5 Pros and Cons of SAAS Pricing
Cash Friendly
SAAS costs are considered as operating expenses, whereas a software
license is considered an asset, with years of planned depreciation. If cash is
tight SAAS is really the way to go. Typically it’s much harder to get a large
capex approved than it is to take on an annual opex commitment.
Support and Upgrades are Included
SAAS pay as you go pricing typically includes support and
upgrades. Some traditional software providers include upgrades but support is
typically about 20% of the initial software cost
Over Time, SAAS Can Look More Expensive But…
When you look over an extended period, SAAS can appear more
expensive. This can be a dangerous calculation though because it’s hard to
compare apples to apples. You can include hardware costs in a total cost of
ownership calculation but its harder to correctly reflect implementation costs
because SAAS solutions are typically deployed at much lower cost. I am aware of
traditional ERP implementation costs in excess of 15x the license costs!
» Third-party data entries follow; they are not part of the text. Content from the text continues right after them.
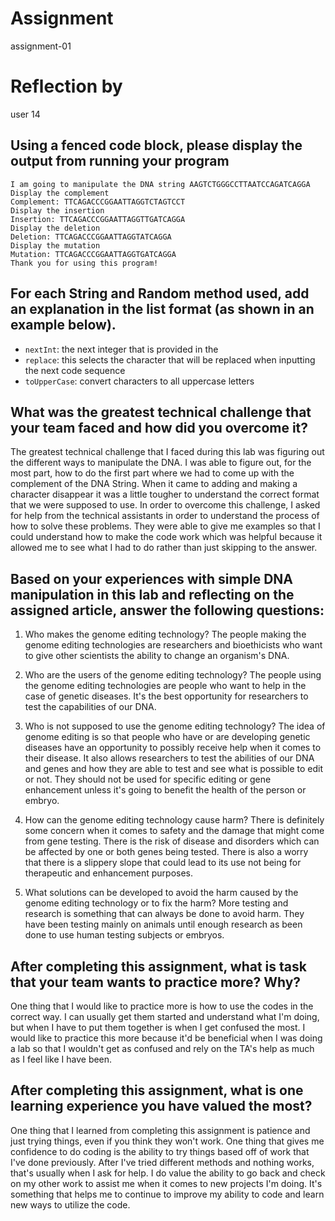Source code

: # Assignment

assignment-01

# Reflection by

user 14

## Using a fenced code block, please display the output from running your program

``` Thu Oct 03 21:01:34 GMT 2019
I am going to manipulate the DNA string AAGTCTGGGCCTTAATCCAGATCAGGA
Display the complement
Complement: TTCAGACCCGGAATTAGGTCTAGTCCT
Display the insertion
Insertion: TTCAGACCCGGAATTAGGTTGATCAGGA
Display the deletion
Deletion: TTCAGACCCGGAATTAGGTATCAGGA
Display the mutation
Mutation: TTCAGACCCGGAATTAGGTGATCAGGA
Thank you for using this program!
```

## For each String and Random method used, add an explanation in the list format (as shown in an example below).

- `nextInt`: the next integer that is provided in the
- `replace`: this selects the character that will be replaced when inputting the next code sequence
- `toUpperCase`: convert characters to all uppercase letters


## What was the greatest technical challenge that your team faced and how did you overcome it?
The greatest technical challenge that I faced during this lab was figuring out the different ways to manipulate the DNA. I was able to figure out, for the most part, how to do the first part where we had to come up with the complement of the DNA String. When it came to adding and making a character disappear it was a little tougher to understand the correct format that we were supposed to use. In order to overcome this challenge, I asked for help from the technical assistants in order to understand the process of how to solve these problems. They were able to give me examples so that I could understand how to make the code work which was helpful because it allowed me to see what I had to do rather than just skipping to the answer.


## Based on your experiences with simple DNA manipulation in this lab and reflecting on the assigned article, answer the following questions:

1. Who makes the genome editing technology?
The people making the genome editing technologies are researchers and bioethicists who want to give other scientists the ability to change an organism's DNA.

2. Who are the users of the genome editing technology?
The people using the genome editing technologies are people who want to help in the case of genetic diseases. It's the best opportunity for researchers to test the capabilities of our DNA.

3. Who is not supposed to use the genome editing technology?
The idea of genome editing is so that people who have or are developing genetic diseases have an opportunity to possibly receive help when it comes to their disease. It also allows researchers to test the abilities of our DNA and genes and how they are able to test and see what is possible to edit or not. They should not be used for specific editing or gene enhancement unless it's going to benefit the health of the person or embryo.

4. How can the genome editing technology cause harm?
There is definitely some concern when it comes to safety and the damage that might come from gene testing. There is the risk of disease and disorders which can be affected by one or both genes being tested. There is also a worry that there is a slippery slope that could lead to its use not being for therapeutic and enhancement purposes.

5. What solutions can be developed to avoid the harm caused by the genome editing technology or to fix the harm?
More testing and research is something that can always be done to avoid harm. They have been testing mainly on animals until enough research as been done to use human testing subjects or embryos.

## After completing this assignment, what is task that your team wants to practice more? Why?
One thing that I would like to practice more is how to use the codes in the correct way. I can usually get them started and understand what I'm doing, but when I have to put them together is when I get confused the most. I would like to practice this more because it'd be beneficial when I was doing a lab so that I wouldn't get as confused and rely on the TA's help as much as I feel like I have been.


## After completing this assignment, what is one learning experience you have valued the most?
One thing that I learned from completing this assignment is patience and just trying things, even if you think they won't work. One thing that gives me confidence to do coding is the ability to try things based off of work that I've done previously. After I've tried different methods and nothing works, that's usually when I ask for help. I do value the ability to go back and check on my other work to assist me when it comes to new projects I'm doing. It's something that helps me to continue to improve my ability to code and learn new ways to utilize the code.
With SAAS You Will Not End Up on Windows 2003 Server!
I know of a company who were faced with a PCI compliance
issue because they had several hundred windows 203 servers in 2015! PCI
standards require that all of your servers are patched up to date and that none
of your servers are out of support.
One of the great benefits of SAAS is that you stay in
support and you typically won’t end up running unsupported hardware or
software.
SAAS Promotes Ongoing Commitment from the Software Vendor
Once you hand over a seven-figure check for a big software
purchase, the software vendor must move onto the next deal. I’m not saying that
they don’t care for customer satisfaction but their real motivation is to sell
their next big deal. The SAAS steady, regular revenue model encourages the
vendor to make an ongoing commitment to the customer.